【沖縄返還50年によせる声明】

2022年5月15日、沖縄は返還50年の日を迎えた。

私たち日本社会連帯機構は、2015年に沖縄連帯基金を創設し、新基地建設に反対のために、辺野古基金への協賛や辺野古ゲート前行動への参加など多岐にわたり沖縄県民に連帯し、ともに運動を進めてきました。
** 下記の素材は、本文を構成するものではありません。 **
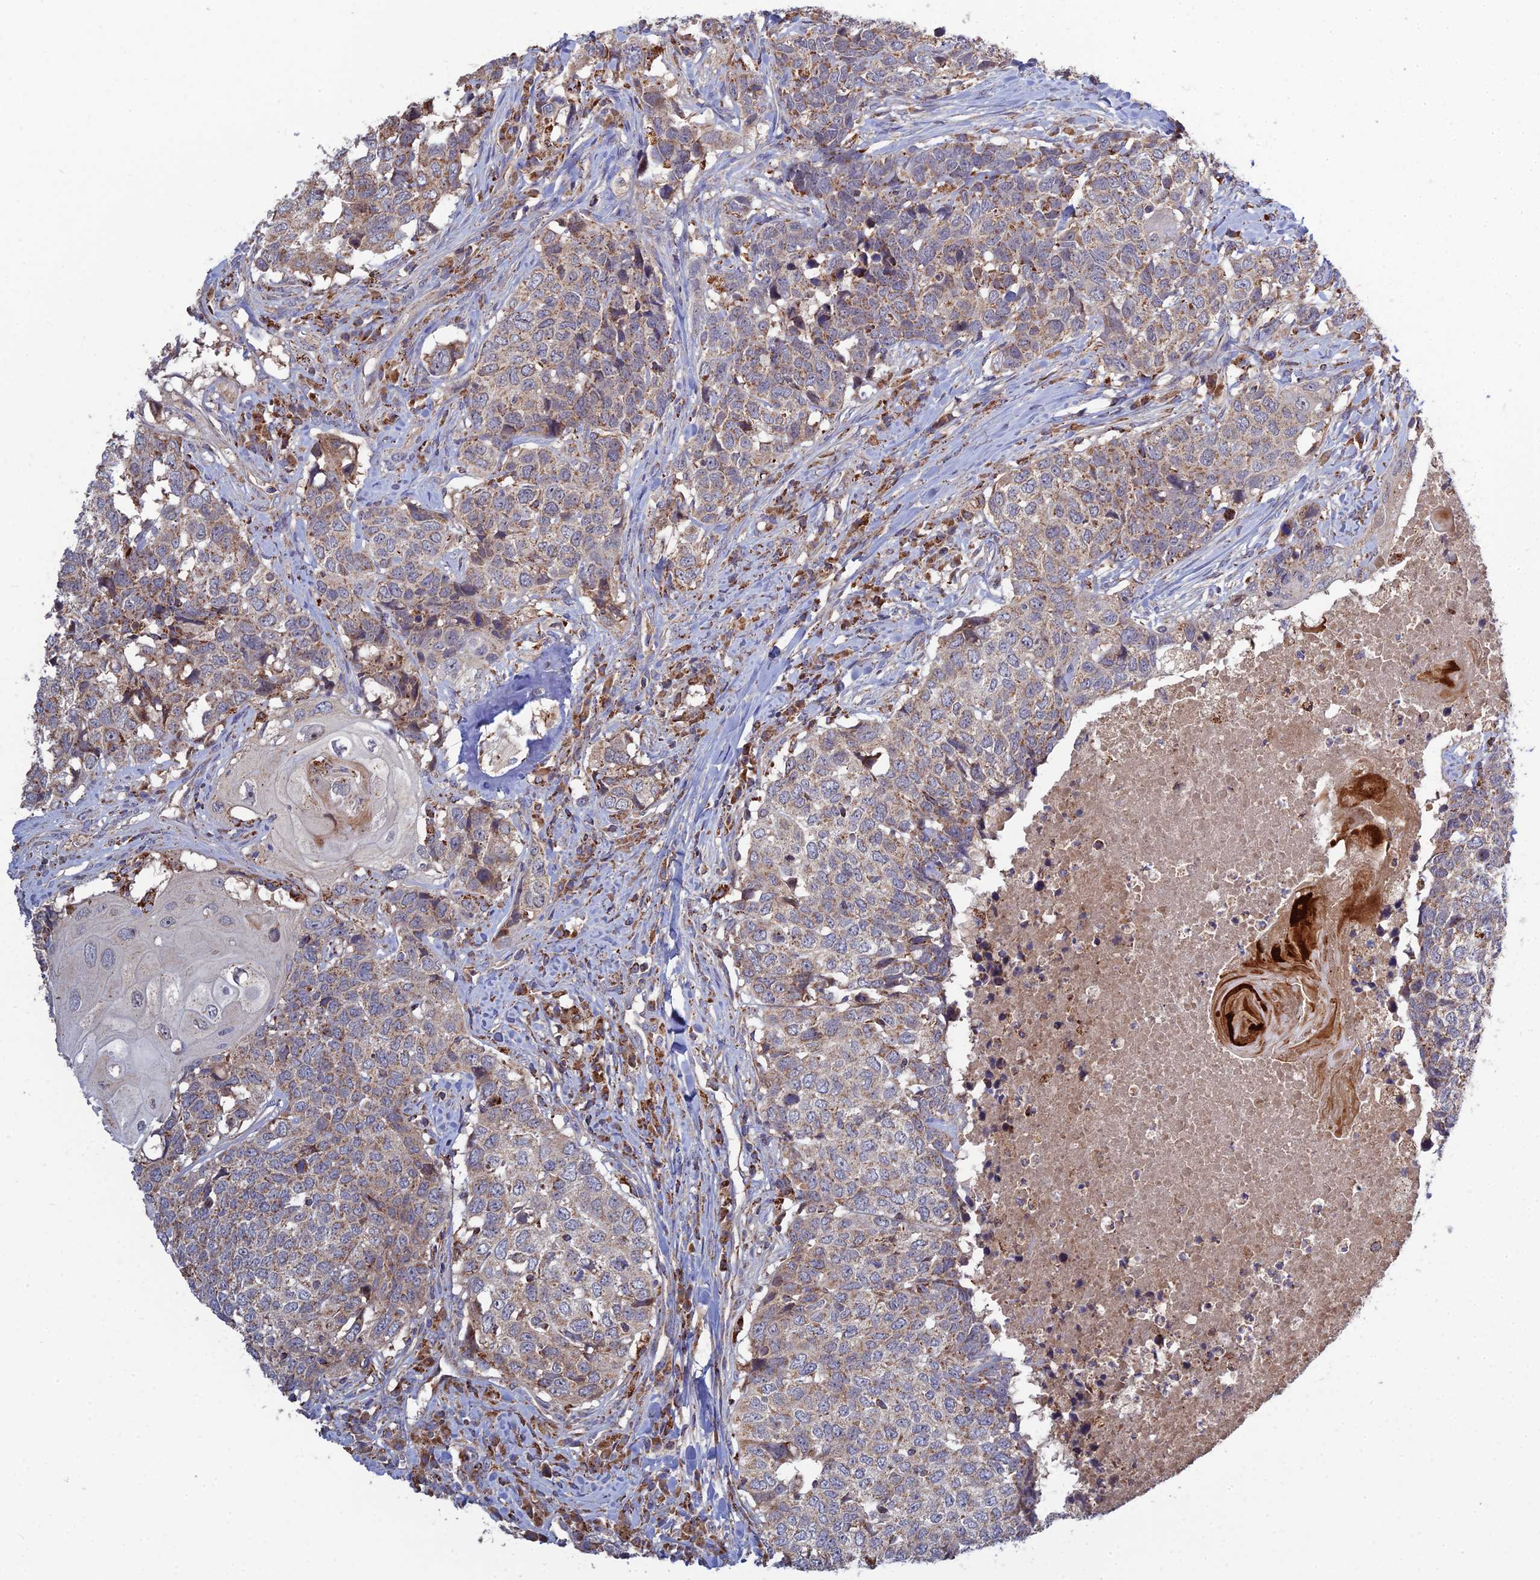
{"staining": {"intensity": "weak", "quantity": ">75%", "location": "cytoplasmic/membranous"}, "tissue": "head and neck cancer", "cell_type": "Tumor cells", "image_type": "cancer", "snomed": [{"axis": "morphology", "description": "Squamous cell carcinoma, NOS"}, {"axis": "topography", "description": "Head-Neck"}], "caption": "This micrograph shows IHC staining of human squamous cell carcinoma (head and neck), with low weak cytoplasmic/membranous staining in about >75% of tumor cells.", "gene": "RIC8B", "patient": {"sex": "male", "age": 66}}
そして返還50年を目前にした5月8日には、返還協定の捉え返しと未来を見つめるために、「沖縄返還50年フォーラム-基地の集積地を押しつけ続けられる沖縄は日本なのか 日本は本当の独立国なのか-」をテーマにした集会を行いました。

沖縄は戦中・戦後に亘り、敗戦した日本の中でも最も過酷な状況に置かれてきました。

日本で唯一の地上戦が行われ、県民の4人に一人が命を落とし、敗戦後も米軍による強制的な土地の接収により、多くの県民が農業による生産活動の道も断たれました。

命をも危ぶまれた時代から生まれた言葉はまさしく「命どぅ宝」でした。
戦後27年のアメリカ支配の時代から日本国憲法の下、等しく人間として認められ民主主義社会の構築を目指して沖縄県民の意思として行われた「祖国復帰運動」が実現させた「沖縄返還」でしたが、その実態は当初から思い描いたものではありませんでした。

1971年11月17日沖縄県民の願いをまとめた「建議書」は屋良朝苗主席の到着を待たず、国会では「沖縄返還協定」が強行採決されました。

ここでもまた沖縄県民の心と意志は踏みにじられました。

後に屋良主席は、返還についてこのように語っています「軍事占領支配からの脱却、憲法で保障される日本国民としての諸権利の回復、そして沖縄県民としての自主主体性の確立、これらが私たち県民にとって、全面復帰のもっている内容です。もっと簡単明瞭にいいますと、”人間性の回復”を願望しているのです。きわめて当然な願望であり要求です」
この当然の要求を認めない政治が、日本とアメリカ政府によって現在も強行されていると私たちはみています。

今も日本国中で最も米軍基地が集積している沖縄県は犯罪被害、騒音被害、環境汚染に晒されているのです。

また、更に新しい基地建設を強行している辺野古に関しても2019年に実施された「辺野古」県民投票の結果、県民の72.2%が反対の意思を表明したにも関わらず、何事もなかったように土砂の投入は続けられ新基地建設は強引に進められています。
 沖縄県民の意志と思いを、政府はいったいどのように考えているのでしょうか。

こんなことで日本は民主主義国家といえるのでしょうか。

これらの状況を踏まえた集会における議論や7年間の沖縄連帯活動から得たことを私たちはここに声明文として記します。

①   1971年返還前に屋良朝苗主席により提出された「建議書」、2013年に故翁長雄志さん他の代表団が提出した「建白書」、2019年2月に実施された沖縄「辺野古」県民投票の結果などの沖縄県民の切なる要望を一顧だにしない日本政府の対応を根本的に改めるべきです。
②   戦後77年間沖縄県民に様々な負担を押しつけている米軍基地の撤去、それに加えて辺野古の新基地建設の即時断念を求めます。
③   現在、急速に進んでいる南西諸島の軍事基地化を止めてください。全ての軍国主義的施設をやめ、話し合いを中心にした平和外交に徹すべきです。
④   沖縄県における事件事故の発生に、正当な解決が得られない、また基地由来の環境汚染(PFAS等)についても改善が得られない、その根幹にある「日米地位協定」について改定を求めます。
⑤   沖縄の自立を妨げる経済問題について外資に搾取されない経済、地域循環型経済の推進を求めます。